Page excerpt ::
- - - - - - -
MACROECONOMICS  the study economic aggregates and an overview of the economy. FOCUS: • Economic Growth and GDP • Unemployment, Inflation, and the Government • The Circular Flow Model • National Income Accounting • Business Cycles • Keynesian (Fiscal) Economics

THE CIRCULAR FLOW MODEL Also called as: The circular flow of goods and services The circular flow of economic activity

“What comes around goes around” Example: Juan spends (purchased) a final good P10,000 the market value is P10,000 the income to the factors is P10,000.

FISCAL AND MONETARY POLICIES Monetary policy and Fiscal policy refer to the two most widely recognized "tools" used to influence a nation's economic activity. Monetary policy is primarily concerned with the management of interest rates and the total supply of money in circulation and is generally carried out by central banks such as the Bangko Sentral ng Pilipinas. Fiscal policy is the collective term for the taxing and spending actions of governments. Here in the Philippines, the national fiscal policy is determined by the Executive and Legislative Branches.
- - - - - - -
Information shown ::
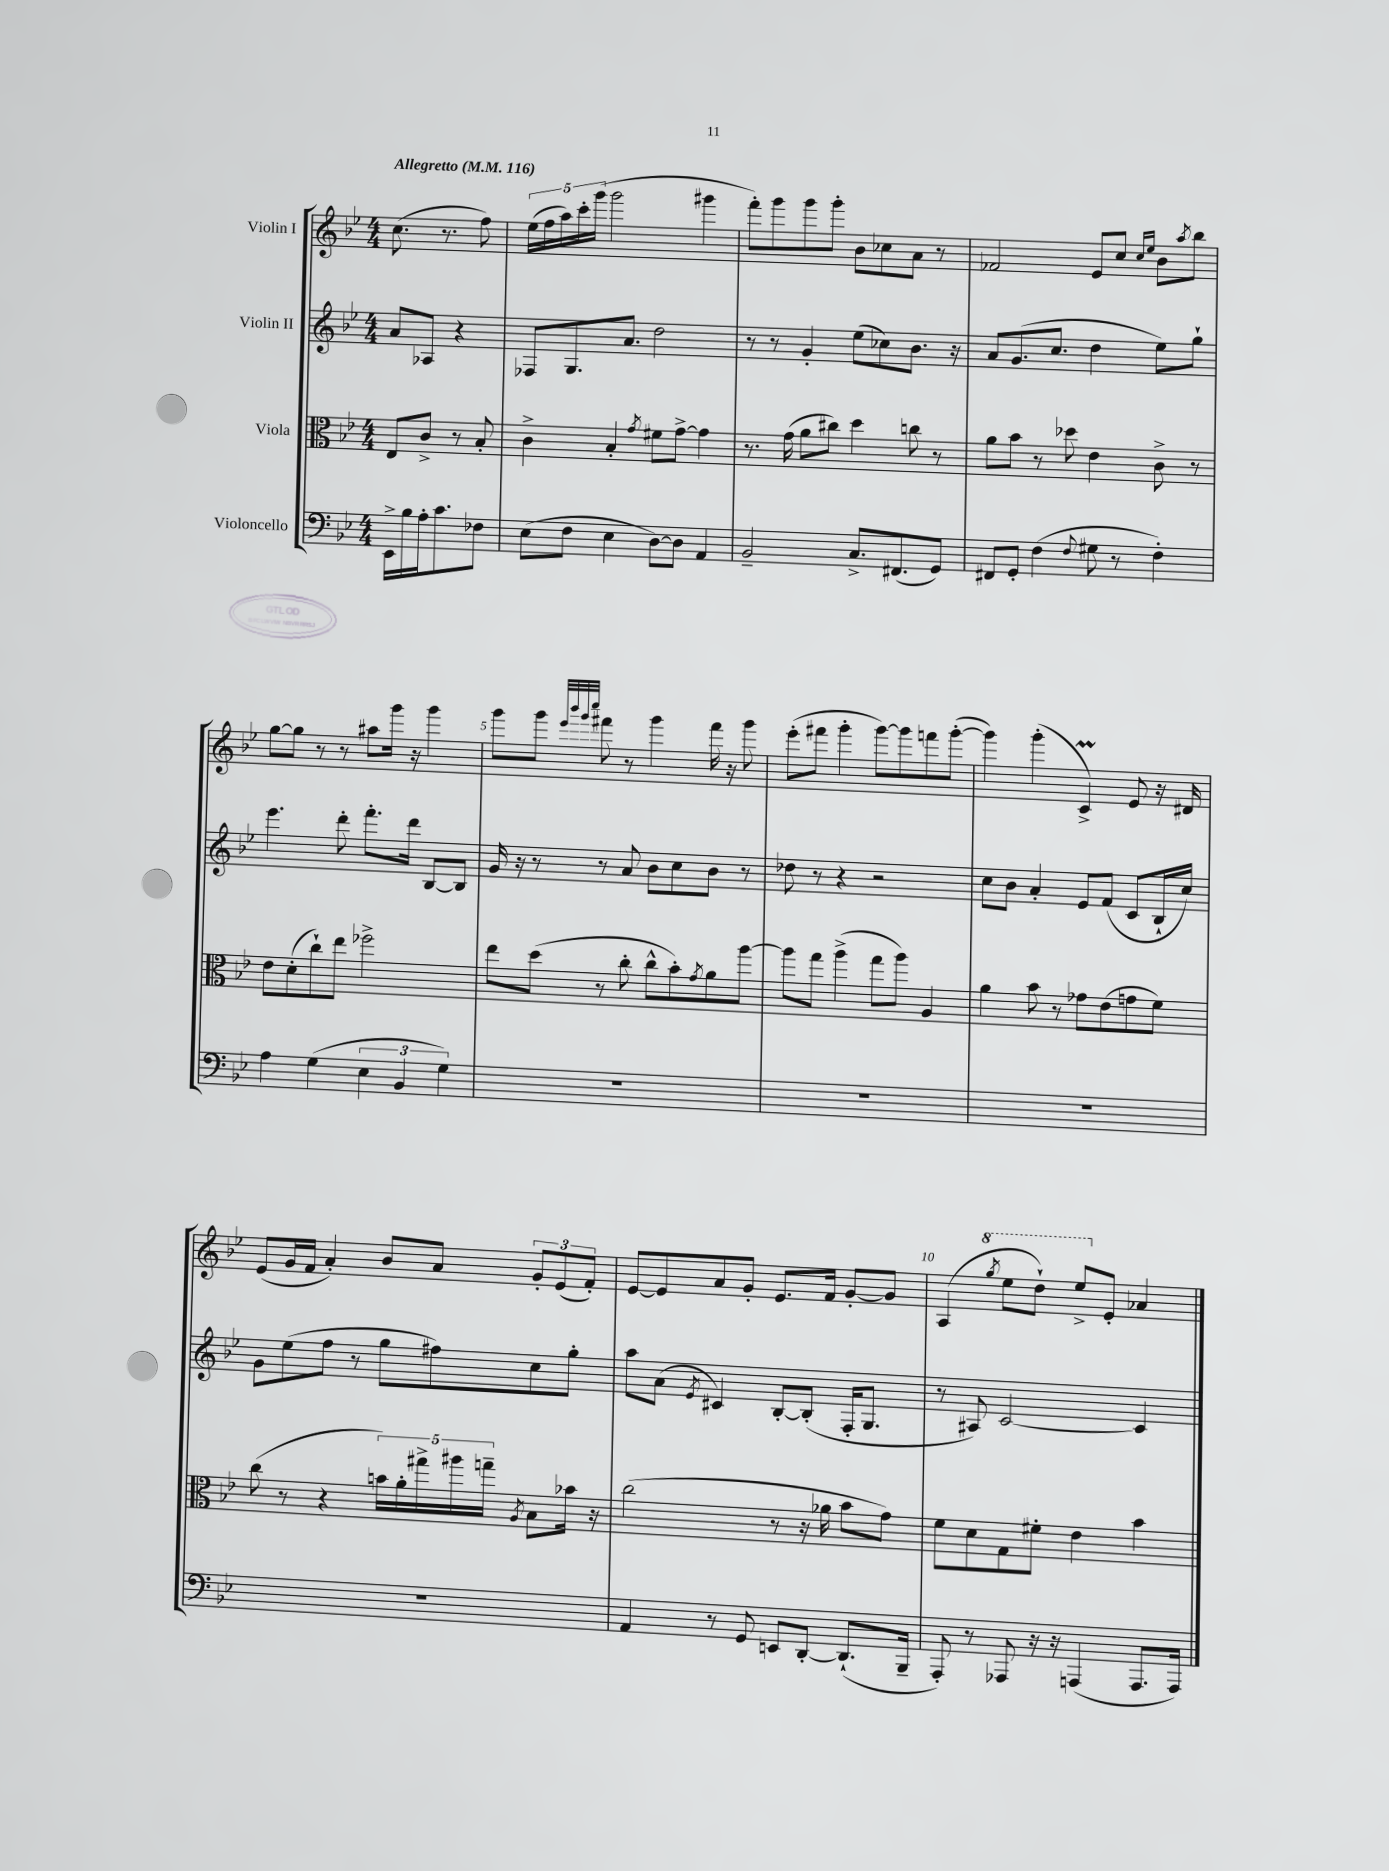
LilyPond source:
- - - - - - -
Goals ::
**a)** Using the macroeconomics excerpt, answer these:
(i) What two other names does it give for the circular flow model?
(ii) Who generally carries out monetary policy?
(iii) In the Philippines, which branches determine national fiscal policy?
**b)** Write the next part of the macroeconomics excerpt, starting right after its final sentence.

Answers to the exercise ::
**a)**
(i) The circular flow of goods and services, and the circular flow of economic activity.
(ii) Central banks, such as the Bangko Sentral ng Pilipinas.
(iii) The Executive and Legislative Branches.

**b)**
Types of Fiscal Policy 1. Expansionary Fiscal Policy -> involves decreasing taxes, increasing government expenditures or both in order to fight recessionary pressures. A decrease in taxes means that households have more disposal income to spend. Higher disposal income increases consumption which increases GDP. 2. Contractionary Fiscal Policy -> involves increasing taxes, decreasing government expenditures or both in order to fight inflationary pressures. Due to an increase in taxes, households have less disposal income to spend. Lower disposal income decreases consumption.

Purpose EFP: • The purpose of expansionary fiscal policy is to boost growth to a healthy economic level. • This is needed during the contractionary phase of the business cycle. The government wants to reduce unemployment, increase consumer demand and avoid a recession. If a recession has already occurred, then it seeks to end the recession and prevent a depression.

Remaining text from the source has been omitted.